“A couple of years ago, I started hearing this new radio station and hearing people talking about this radio station, Sagal Radio. It was sending its message to my community. Well, I knew students out here who used to intimidate others and didn’t know how to focus on what they should be doing, and I thought this station might talk about that. So, I looked for the director, and he told me to come work at the station. That’s how I started.”
Aden’s community includes many refugees from East Africa. Arriving with little or no English and few possessions, they struggle to build a new life and learn how to survive in this foreign land. Sagal Radio (WTAB AM 1420), an all-volunteer operation, broadcasts radio programs in Swahili, Amharic, Somali and English, providing a critical communication link for refugees in the Atlanta area.
Over 40,000 refugees in the metro area depend on Sagal Radio. “The station’s main purpose is to update people about local and international news. But it also helps people in other ways. There are some people in the community who don’t know where family members are, and the radio station helps the families reunite. It brings people together. It also talks to older people about their health – maybe it tells them where they can get exercise classes at a gym. And it also addresses young people. Like when I encourage students to get tutors to help them with studying, and I can tell them where to find a good tutor.”

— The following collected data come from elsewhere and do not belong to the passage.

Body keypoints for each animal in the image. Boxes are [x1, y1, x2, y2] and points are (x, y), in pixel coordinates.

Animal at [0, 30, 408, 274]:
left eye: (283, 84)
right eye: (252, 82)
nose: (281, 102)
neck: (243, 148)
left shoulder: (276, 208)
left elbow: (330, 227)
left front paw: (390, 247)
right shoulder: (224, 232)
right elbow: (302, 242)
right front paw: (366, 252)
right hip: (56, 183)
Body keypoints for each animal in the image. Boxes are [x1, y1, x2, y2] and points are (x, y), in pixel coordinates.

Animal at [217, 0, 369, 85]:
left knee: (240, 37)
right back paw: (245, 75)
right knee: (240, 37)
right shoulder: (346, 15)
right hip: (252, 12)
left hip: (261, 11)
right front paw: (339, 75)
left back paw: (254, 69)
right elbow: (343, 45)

“My father always told me to have the higher hand, not the lower hand—what he meant was to be the one who is giving not the one who is only receiving. That’s also in our religion: to help and encourage. So I am someone who assists people. It’s my way of living. Because whenever a person is encouraged, it helps them achieve 100%. It’s in the genes of the human.”

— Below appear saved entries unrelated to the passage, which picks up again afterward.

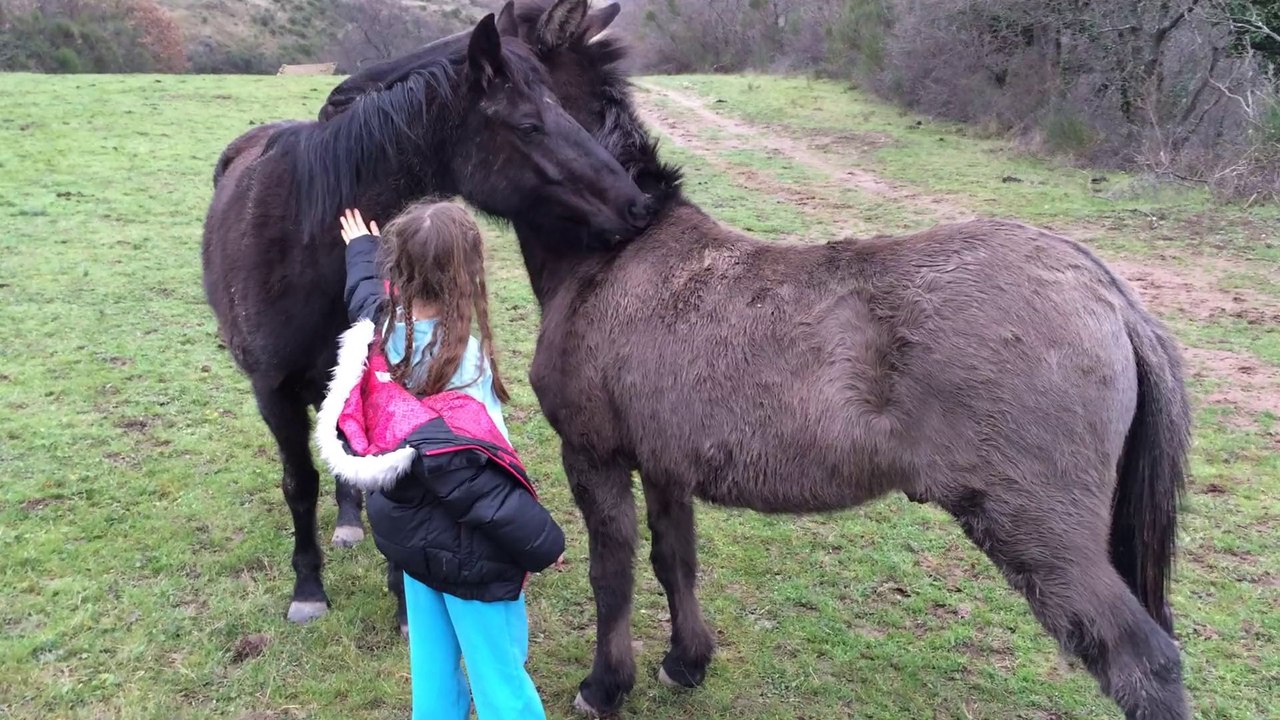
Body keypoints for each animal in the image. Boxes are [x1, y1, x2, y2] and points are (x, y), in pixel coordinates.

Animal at [201, 6, 652, 630]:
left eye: (566, 108)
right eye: (529, 126)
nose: (636, 205)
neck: (304, 239)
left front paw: (403, 596)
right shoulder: (272, 391)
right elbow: (299, 483)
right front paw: (308, 589)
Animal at [497, 8, 1193, 720]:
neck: (619, 252)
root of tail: (1106, 292)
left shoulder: (595, 455)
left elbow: (612, 572)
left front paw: (605, 686)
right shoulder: (665, 464)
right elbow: (675, 560)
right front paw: (685, 663)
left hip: (1042, 533)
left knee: (1144, 661)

When Sagal Radio needed encouragement in order to achieve 100%, The Community Foundation was able to help. In 2007, the station was struggling to stay on the air when it received a Neighborhood Fund grant to work on increasing its funding base and community partnerships. The results were tremendous. Sagal Radio is now partnering with Emory University in a major immigrant health education and media project that produces and broadcasts health education messages featuring lessons created by East African youth who attend school with Mohamed Aden.

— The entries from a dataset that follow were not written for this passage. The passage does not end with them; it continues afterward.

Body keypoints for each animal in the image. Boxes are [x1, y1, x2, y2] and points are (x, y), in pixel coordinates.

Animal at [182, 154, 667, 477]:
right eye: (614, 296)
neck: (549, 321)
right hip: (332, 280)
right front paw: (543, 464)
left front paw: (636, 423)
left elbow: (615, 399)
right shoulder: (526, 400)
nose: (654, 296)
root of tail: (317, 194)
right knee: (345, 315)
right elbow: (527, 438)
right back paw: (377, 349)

“Sagal Radio has helped build connections within my community. Families are more connected because of it. And I feel that connection. A lot of people respect me because I volunteer at the station. They look up to me and that’s more important than just getting paid. It helps me feel I can do anything. So, now I’m wanting to study to become an electrical engineer at Georgia Tech. Everything runs on electricity, even cars are starting to be electric so I think that’s a good field. And I could still volunteer at Sagal Radio.”